May 10, 2012

Lookin' Out My Front Door

(Update:  On May 28, the three robin nestlings turned into fledglings.  As robins do not return to a nest, we have the use of both our library and the inner sidewalk bed again.)

For the past two weeks, I've been unable to use my library.  The problem is that a robin has built a best in the thuja occidentalis just outside, and everytime I open the door to the library, it spooks the robin sitting on three eggs.  I do not know how robins choose their nesting sites but a western red cedar right up against a house seems like a reasonable choice.  The nest is on the 'house' side of the tree and the foliage is quite thick.  But the nest is just four feet off the ground and the thuja rises more than 15 feet at this point.
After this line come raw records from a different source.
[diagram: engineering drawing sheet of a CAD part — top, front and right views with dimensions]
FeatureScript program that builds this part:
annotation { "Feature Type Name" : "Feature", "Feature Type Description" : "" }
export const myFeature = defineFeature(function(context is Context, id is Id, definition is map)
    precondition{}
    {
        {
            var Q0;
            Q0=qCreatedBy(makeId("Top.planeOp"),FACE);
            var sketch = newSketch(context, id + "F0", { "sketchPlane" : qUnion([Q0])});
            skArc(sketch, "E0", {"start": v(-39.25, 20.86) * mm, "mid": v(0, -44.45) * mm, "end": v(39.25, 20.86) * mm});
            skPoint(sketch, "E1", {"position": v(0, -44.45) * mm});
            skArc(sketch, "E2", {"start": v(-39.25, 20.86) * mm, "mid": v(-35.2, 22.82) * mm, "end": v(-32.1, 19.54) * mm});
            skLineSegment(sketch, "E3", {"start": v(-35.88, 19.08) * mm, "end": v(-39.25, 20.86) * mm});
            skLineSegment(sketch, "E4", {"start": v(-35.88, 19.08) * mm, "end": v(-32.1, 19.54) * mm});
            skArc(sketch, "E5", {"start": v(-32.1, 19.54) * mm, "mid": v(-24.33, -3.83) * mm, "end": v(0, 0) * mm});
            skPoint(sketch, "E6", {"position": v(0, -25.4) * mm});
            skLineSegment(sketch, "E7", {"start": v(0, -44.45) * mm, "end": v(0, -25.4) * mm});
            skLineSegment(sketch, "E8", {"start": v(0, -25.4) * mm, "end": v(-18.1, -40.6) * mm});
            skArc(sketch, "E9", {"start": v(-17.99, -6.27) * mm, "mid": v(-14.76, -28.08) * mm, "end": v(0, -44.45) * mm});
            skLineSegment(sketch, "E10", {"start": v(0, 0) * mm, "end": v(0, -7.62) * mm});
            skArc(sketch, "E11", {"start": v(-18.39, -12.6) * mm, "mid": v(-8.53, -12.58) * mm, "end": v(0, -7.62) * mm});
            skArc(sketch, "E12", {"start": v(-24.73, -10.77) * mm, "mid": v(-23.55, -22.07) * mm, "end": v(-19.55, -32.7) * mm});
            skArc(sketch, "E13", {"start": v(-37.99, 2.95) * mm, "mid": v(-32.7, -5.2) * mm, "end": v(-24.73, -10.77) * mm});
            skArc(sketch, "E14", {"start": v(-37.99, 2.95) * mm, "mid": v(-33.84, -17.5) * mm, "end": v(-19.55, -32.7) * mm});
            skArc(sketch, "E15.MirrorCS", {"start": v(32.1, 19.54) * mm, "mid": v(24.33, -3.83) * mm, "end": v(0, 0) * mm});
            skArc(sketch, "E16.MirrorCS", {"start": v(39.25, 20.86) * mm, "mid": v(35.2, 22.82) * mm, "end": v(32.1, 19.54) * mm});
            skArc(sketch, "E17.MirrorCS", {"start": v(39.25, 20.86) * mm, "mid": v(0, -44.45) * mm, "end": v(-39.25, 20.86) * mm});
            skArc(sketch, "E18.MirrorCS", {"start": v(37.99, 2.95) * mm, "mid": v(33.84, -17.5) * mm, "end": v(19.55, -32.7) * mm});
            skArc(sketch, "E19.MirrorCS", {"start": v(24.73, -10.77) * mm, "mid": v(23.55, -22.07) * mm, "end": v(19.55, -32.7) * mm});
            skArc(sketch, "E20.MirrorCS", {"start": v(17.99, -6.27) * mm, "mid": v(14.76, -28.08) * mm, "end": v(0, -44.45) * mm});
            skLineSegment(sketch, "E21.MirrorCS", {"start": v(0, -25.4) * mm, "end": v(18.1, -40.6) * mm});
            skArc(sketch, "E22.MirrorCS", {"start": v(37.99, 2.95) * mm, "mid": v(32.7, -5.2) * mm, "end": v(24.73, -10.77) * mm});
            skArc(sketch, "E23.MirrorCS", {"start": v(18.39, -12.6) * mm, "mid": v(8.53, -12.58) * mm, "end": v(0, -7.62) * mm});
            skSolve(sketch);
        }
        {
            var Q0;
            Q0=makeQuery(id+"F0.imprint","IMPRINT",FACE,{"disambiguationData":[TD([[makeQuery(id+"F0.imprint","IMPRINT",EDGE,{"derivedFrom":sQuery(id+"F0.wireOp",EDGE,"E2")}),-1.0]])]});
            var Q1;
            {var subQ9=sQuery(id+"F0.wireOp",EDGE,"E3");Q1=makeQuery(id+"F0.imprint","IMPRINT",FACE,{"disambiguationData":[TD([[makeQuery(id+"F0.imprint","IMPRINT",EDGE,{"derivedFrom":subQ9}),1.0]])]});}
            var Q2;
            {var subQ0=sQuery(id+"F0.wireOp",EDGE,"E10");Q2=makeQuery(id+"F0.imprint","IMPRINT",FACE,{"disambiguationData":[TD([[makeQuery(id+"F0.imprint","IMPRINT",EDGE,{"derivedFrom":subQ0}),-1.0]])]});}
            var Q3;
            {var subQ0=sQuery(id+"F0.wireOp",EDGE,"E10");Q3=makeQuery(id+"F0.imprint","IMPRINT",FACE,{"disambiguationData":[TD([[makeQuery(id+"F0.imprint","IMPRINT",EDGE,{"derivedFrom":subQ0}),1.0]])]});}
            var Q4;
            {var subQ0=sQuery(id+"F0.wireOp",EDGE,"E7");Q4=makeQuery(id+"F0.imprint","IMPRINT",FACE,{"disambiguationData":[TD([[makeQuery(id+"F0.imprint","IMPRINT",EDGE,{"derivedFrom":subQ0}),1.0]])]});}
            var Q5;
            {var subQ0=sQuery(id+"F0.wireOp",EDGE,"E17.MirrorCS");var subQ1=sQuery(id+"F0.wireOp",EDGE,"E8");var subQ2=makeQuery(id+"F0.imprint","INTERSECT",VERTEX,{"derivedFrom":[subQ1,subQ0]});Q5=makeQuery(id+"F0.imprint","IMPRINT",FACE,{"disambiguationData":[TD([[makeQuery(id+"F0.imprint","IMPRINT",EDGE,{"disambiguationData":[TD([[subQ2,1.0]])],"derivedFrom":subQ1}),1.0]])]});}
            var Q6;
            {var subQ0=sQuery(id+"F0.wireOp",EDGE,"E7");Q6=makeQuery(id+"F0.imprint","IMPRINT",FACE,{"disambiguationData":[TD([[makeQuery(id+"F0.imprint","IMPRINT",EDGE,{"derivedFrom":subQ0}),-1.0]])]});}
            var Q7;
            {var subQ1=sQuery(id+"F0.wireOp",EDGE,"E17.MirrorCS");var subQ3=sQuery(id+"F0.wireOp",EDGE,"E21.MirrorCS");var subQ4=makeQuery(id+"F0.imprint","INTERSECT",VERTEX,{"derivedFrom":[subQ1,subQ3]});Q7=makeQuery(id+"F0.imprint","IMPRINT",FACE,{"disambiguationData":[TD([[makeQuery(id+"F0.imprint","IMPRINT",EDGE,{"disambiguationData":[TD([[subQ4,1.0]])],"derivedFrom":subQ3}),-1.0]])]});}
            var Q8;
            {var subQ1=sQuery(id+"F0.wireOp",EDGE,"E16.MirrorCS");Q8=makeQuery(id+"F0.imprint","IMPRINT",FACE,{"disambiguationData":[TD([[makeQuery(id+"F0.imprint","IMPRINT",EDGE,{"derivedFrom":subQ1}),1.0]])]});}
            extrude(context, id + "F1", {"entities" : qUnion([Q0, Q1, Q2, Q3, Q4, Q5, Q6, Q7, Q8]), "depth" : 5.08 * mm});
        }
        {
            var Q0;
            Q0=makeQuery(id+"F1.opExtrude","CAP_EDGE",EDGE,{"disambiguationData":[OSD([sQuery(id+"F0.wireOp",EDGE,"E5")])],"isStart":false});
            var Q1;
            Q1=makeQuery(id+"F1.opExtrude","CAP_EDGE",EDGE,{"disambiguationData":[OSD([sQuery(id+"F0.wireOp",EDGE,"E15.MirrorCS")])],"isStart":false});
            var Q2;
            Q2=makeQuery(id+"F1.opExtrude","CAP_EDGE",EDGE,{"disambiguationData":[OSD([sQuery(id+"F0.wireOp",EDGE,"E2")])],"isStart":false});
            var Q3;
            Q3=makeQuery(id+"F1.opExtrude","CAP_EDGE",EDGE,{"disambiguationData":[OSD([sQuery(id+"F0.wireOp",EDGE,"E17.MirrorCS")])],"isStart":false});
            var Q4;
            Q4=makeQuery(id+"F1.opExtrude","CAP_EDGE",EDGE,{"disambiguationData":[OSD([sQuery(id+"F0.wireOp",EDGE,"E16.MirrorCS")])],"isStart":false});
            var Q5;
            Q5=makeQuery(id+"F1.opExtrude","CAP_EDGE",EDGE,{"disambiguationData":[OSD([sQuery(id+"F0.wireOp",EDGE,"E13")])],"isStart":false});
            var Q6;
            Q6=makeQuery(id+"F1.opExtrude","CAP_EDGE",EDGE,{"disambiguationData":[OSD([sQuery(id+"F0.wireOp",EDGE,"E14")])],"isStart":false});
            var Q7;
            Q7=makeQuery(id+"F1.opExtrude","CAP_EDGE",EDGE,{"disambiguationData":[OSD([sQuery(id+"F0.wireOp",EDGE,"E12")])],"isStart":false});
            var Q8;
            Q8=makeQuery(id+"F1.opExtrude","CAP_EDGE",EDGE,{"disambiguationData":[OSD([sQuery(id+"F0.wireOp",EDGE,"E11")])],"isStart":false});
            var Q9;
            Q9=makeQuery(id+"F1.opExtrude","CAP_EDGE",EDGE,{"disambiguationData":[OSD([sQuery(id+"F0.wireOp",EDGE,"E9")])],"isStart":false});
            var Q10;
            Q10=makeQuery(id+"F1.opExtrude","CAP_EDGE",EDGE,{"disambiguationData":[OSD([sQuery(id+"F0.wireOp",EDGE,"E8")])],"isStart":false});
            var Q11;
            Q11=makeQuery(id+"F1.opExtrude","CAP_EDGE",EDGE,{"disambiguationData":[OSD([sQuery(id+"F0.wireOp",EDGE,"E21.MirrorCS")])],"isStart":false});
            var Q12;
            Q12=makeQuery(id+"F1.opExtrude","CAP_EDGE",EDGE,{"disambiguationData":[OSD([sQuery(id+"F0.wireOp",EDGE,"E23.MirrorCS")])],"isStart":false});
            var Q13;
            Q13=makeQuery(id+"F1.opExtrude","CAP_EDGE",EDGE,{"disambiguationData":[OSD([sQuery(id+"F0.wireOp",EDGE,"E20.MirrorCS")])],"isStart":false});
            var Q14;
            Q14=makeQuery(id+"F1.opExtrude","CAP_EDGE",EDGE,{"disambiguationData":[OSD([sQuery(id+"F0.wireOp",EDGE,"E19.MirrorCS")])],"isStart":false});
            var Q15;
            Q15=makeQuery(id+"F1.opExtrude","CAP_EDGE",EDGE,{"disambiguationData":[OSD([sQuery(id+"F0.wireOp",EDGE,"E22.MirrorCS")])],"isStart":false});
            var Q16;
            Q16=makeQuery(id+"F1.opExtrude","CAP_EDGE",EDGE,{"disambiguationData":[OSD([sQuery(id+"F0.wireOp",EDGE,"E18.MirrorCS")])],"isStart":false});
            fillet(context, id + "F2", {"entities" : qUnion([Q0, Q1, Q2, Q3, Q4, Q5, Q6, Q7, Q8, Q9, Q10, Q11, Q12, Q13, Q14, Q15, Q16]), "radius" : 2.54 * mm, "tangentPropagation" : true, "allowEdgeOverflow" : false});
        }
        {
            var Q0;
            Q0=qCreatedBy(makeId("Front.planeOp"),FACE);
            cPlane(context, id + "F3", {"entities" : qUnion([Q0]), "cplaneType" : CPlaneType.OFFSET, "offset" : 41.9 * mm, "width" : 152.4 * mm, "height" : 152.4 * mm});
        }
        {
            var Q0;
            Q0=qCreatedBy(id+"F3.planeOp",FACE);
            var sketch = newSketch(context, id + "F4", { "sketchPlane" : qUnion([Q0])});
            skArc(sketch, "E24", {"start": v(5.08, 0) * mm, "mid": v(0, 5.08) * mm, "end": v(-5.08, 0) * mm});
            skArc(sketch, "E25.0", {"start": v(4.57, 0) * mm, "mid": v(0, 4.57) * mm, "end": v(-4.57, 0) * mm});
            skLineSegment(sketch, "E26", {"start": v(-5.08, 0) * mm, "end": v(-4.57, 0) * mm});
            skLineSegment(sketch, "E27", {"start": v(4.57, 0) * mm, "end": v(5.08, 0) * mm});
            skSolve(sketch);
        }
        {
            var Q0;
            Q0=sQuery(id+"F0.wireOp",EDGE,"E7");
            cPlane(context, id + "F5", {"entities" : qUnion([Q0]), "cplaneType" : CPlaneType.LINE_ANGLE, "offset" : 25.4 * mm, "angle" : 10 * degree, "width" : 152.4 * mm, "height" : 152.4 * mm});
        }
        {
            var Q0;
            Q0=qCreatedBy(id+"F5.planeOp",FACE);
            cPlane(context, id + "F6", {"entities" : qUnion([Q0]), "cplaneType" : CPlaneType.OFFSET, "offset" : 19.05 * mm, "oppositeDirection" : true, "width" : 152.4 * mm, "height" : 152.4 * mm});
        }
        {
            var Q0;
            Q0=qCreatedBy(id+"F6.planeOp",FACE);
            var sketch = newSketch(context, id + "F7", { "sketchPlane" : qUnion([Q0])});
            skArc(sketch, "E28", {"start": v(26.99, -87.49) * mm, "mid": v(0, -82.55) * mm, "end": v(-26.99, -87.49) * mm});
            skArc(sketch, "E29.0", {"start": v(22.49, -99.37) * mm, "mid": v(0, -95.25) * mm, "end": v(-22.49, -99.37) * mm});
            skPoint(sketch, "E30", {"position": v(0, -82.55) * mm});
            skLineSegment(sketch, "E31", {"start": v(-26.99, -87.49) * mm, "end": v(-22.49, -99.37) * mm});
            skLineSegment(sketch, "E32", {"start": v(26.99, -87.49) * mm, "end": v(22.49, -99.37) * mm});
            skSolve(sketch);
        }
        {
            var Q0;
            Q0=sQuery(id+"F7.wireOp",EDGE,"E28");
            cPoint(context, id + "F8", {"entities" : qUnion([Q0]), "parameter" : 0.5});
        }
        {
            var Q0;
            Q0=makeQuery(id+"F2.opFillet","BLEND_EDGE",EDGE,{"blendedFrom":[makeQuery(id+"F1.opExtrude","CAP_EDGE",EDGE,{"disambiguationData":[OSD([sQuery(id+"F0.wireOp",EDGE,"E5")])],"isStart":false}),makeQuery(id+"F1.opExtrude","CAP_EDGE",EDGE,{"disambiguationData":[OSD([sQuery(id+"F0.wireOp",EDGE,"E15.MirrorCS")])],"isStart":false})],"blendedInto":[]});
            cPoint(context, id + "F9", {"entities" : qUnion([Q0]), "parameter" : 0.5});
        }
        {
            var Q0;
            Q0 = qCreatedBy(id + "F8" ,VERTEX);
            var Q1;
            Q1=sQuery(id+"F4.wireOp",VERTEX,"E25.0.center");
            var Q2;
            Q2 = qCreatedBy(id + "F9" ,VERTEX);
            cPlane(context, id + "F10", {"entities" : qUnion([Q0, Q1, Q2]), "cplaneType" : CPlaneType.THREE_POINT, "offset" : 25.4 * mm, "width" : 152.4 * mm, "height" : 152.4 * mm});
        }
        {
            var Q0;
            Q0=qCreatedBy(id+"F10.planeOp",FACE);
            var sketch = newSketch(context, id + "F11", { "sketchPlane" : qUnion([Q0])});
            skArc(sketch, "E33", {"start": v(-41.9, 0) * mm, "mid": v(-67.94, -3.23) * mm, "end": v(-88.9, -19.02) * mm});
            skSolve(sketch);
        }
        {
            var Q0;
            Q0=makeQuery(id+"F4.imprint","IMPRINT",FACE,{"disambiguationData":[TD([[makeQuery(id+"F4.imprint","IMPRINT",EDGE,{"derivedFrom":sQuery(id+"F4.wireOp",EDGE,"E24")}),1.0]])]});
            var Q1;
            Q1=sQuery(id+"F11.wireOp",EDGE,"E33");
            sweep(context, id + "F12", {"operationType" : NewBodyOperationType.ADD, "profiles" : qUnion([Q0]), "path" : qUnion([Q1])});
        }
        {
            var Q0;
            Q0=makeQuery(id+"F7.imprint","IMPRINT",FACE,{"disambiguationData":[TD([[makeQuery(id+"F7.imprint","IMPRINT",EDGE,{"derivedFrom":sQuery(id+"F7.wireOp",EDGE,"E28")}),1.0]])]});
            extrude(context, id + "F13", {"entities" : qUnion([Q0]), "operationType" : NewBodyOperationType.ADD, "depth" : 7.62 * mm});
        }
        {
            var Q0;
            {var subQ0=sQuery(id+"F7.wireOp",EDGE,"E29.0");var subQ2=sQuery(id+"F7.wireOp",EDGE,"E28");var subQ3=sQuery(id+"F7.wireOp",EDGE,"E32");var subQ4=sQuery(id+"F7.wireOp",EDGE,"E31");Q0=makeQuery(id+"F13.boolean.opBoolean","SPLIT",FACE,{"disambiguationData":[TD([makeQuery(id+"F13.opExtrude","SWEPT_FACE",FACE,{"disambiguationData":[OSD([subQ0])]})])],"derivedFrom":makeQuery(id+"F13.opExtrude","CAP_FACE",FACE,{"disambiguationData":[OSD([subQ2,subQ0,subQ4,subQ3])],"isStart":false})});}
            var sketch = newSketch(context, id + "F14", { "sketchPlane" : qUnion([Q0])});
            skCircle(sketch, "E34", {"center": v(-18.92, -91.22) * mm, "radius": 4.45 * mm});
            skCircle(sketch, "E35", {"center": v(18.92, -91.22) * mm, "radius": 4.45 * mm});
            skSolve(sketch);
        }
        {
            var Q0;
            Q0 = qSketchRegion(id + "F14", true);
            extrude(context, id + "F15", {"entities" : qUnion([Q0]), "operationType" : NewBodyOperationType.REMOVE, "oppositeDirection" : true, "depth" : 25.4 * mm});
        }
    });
Our piers andromeda with its new
pinot noir-colored foliage.  Behind it
is the pink rhododendron that just
bloomed this week.
Just outside another of the library's windows is a beautiful sight:  a pieris (andromeda) in its spring glory.  We planted the pieris a decade ago because it's an ideal foundation shrub for New England.  It's an evergreen and keeps its white canticles well into winter.  Our specific cultivar has lightly speckled leaves that give it added visual interest.  But the real payoff is in April when it produces new foliage: a red the color of a pinot noir.  That red will linger into mid-May when the leaves begin to turn green.

Looking left, four
dependable foundation
shrubs: ilex, pieris and
rhododendron.
Just in front of the pieris is a rhododendron that burst into bloom just this week.  The rhodie is the only thing in that part of the garden (the inner sidewalk bed) that survives from before our ownership of the house.  For the first seven years of its existence, the rhodie sat in the perpetual shadow of a five-clump river birch.  The birch was dug out by hand (as opposed to by machine) in order to save the many perennials in the bed.  I made a point of preserving the rhododendron's root system during the excavation.
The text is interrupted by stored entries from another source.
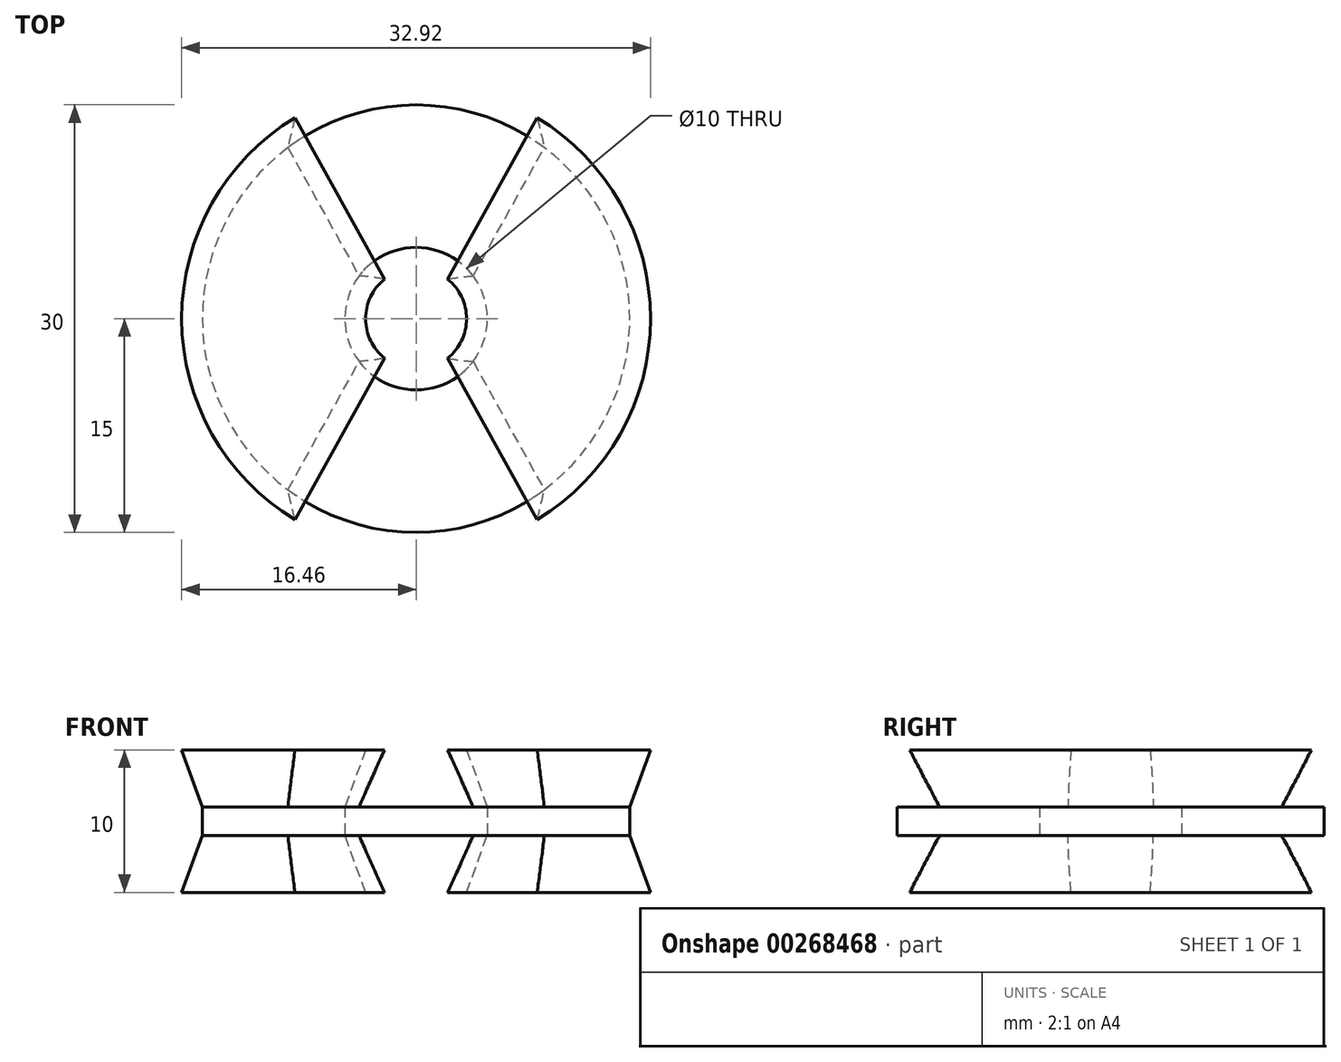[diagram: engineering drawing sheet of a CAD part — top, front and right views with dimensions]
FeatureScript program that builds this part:
annotation { "Feature Type Name" : "Feature", "Feature Type Description" : "" }
export const myFeature = defineFeature(function(context is Context, id is Id, definition is map)
    precondition{}
    {
        {
            var Q0;
            Q0=qCreatedBy(makeId("Top.planeOp"),FACE);
            var sketch = newSketch(context, id + "F0", { "sketchPlane" : qUnion([Q0])});
            skCircle(sketch, "E0", {"center": v(0, 0) * mm, "radius": 15 * mm});
            skCircle(sketch, "E1", {"center": v(0, 0) * mm, "radius": 5 * mm});
            skSolve(sketch);
        }
        {
            var Q0;
            Q0=makeQuery(id+"F0.imprint","IMPRINT",FACE,{"disambiguationData":[TD([[makeQuery(id+"F0.imprint","IMPRINT",EDGE,{"derivedFrom":sQuery(id+"F0.wireOp",EDGE,"E0")}),1.0]])]});
            extrude(context, id + "F1", {"entities" : qUnion([Q0]), "depth" : 2 * mm});
        }
        {
            var Q0;
            Q0=makeQuery(id+"F1.opExtrude","CAP_FACE",FACE,{"disambiguationData":[OSD([sQuery(id+"F0.wireOp",EDGE,"E0"),sQuery(id+"F0.wireOp",EDGE,"E1")])],"isStart":false});
            var sketch = newSketch(context, id + "F2", { "sketchPlane" : qUnion([Q0])});
            skLineSegment(sketch, "E2", {"start": v(-4, 3) * mm, "end": v(-9, 12) * mm});
            skLineSegment(sketch, "E3", {"start": v(4, 3) * mm, "end": v(9, 12) * mm});
            skLineSegment(sketch, "E4", {"start": v(4, -3) * mm, "end": v(9, -12) * mm});
            skLineSegment(sketch, "E5", {"start": v(-4, -3) * mm, "end": v(-9, -12) * mm});
            skSolve(sketch);
        }
        {
            var Q0;
            {var subQ0=sQuery(id+"F2.wireOp",EDGE,"E2");Q0=makeQuery(id+"F2.imprint","IMPRINT",FACE,{"disambiguationData":[TD([[makeQuery(id+"F2.imprint","IMPRINT",EDGE,{"derivedFrom":subQ0}),1.0]])]});}
            var Q1;
            {var subQ0=sQuery(id+"F2.wireOp",EDGE,"E3");Q1=makeQuery(id+"F2.imprint","IMPRINT",FACE,{"disambiguationData":[TD([[makeQuery(id+"F2.imprint","IMPRINT",EDGE,{"derivedFrom":subQ0}),-1.0]])]});}
            extrude(context, id + "F3", {"entities" : qUnion([Q0, Q1]), "operationType" : NewBodyOperationType.ADD, "depth" : 4 * mm, "hasDraft" : true, "draftAngle" : 20 * degree});
        }
        {
            var Q0;
            Q0=makeQuery(id+"F1.opExtrude","CAP_FACE",FACE,{"disambiguationData":[OSD([sQuery(id+"F0.wireOp",EDGE,"E0"),sQuery(id+"F0.wireOp",EDGE,"E1")])],"isStart":true});
            var sketch = newSketch(context, id + "F4", { "sketchPlane" : qUnion([Q0])});
            skLineSegment(sketch, "E6", {"start": v(-4, 3) * mm, "end": v(-9, 12) * mm});
            skLineSegment(sketch, "E7", {"start": v(4, 3) * mm, "end": v(9, 12) * mm});
            skLineSegment(sketch, "E8", {"start": v(9, -12) * mm, "end": v(4, -3) * mm});
            skLineSegment(sketch, "E9", {"start": v(-4, -3) * mm, "end": v(-9, -12) * mm});
            skSolve(sketch);
        }
        {
            var Q0;
            {var subQ0=sQuery(id+"F4.wireOp",EDGE,"E6");Q0=makeQuery(id+"F4.imprint","IMPRINT",FACE,{"disambiguationData":[TD([[makeQuery(id+"F4.imprint","IMPRINT",EDGE,{"derivedFrom":subQ0}),1.0]])]});}
            var Q1;
            {var subQ0=sQuery(id+"F4.wireOp",EDGE,"E7");Q1=makeQuery(id+"F4.imprint","IMPRINT",FACE,{"disambiguationData":[TD([[makeQuery(id+"F4.imprint","IMPRINT",EDGE,{"derivedFrom":subQ0}),-1.0]])]});}
            extrude(context, id + "F5", {"entities" : qUnion([Q0, Q1]), "operationType" : NewBodyOperationType.ADD, "depth" : 4 * mm, "hasDraft" : true, "draftAngle" : 20 * degree});
        }
    });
The rhodie has repaid our kindness by thriving.  It has tripled in size and bloomed prolifically ever since.  Behind the pieris and the rhodie in the photo above is the newly-leafing-out oxydendrum.  This is the first year it is starting the season with the same branches from past year.  In each of the past four years, snow had taken out as much as a third of the existing branch system.

Looking left from the front door you see an ilex (holly) in the foregound; a peony growing quickly; another, much less auspicious andromeda, and a leucothoe.  At the corner is a pair of rhododendron blooming white.  All four shrubs are great foundation plants for cold climates; all are evergreens and all have thrived with their southeastern exposure.  The shrubs have been repeatedly moved as they have grown; the area once sported another ilex and a smaller rhodie.  The leucothoe and pieris have expanded into their places.

The inner and outer sidewalk beds,
as viewed from the front door. 
Double-click on the image to see
details.
Looking straight out the door is a winderful sight that will grow and change as the season progresses: the inner and outer sidewalk beds.  On the right, starting closes to the camera, is the first growth of coreopsis 'Moonbeam'.   Just beyond it are a growing family of Stokesia laevis, or Stokes' Aster, which will bloom a prolific white and blue in June.  To their right is white astilbe.  There are at least a dozen peonies growing in this bed together with Siberian iris and heuchera.  I'll show them as the season progresses.  The blue flowers you see are muscari, more commonly known as grape hyacinth.

On the left, in the outer sidewalk bed, are geranium, heuchera of every color, alchimella or lady's mantle, phlox, and literally dozens of specimen perennials that will make themselves know as the season progresses.  There's a daphne Atlantica that is starting to overhang the sidewalk.  To its left is a now-golden, but soon to be red Japanese maple.

These beds have undergone a gradual transformation over the past few years.  Once almost all perennials, lower-maintenance shrubs have been introduced and less aggressive perennials introduced.  I promise to continue to update the images as the season progresses.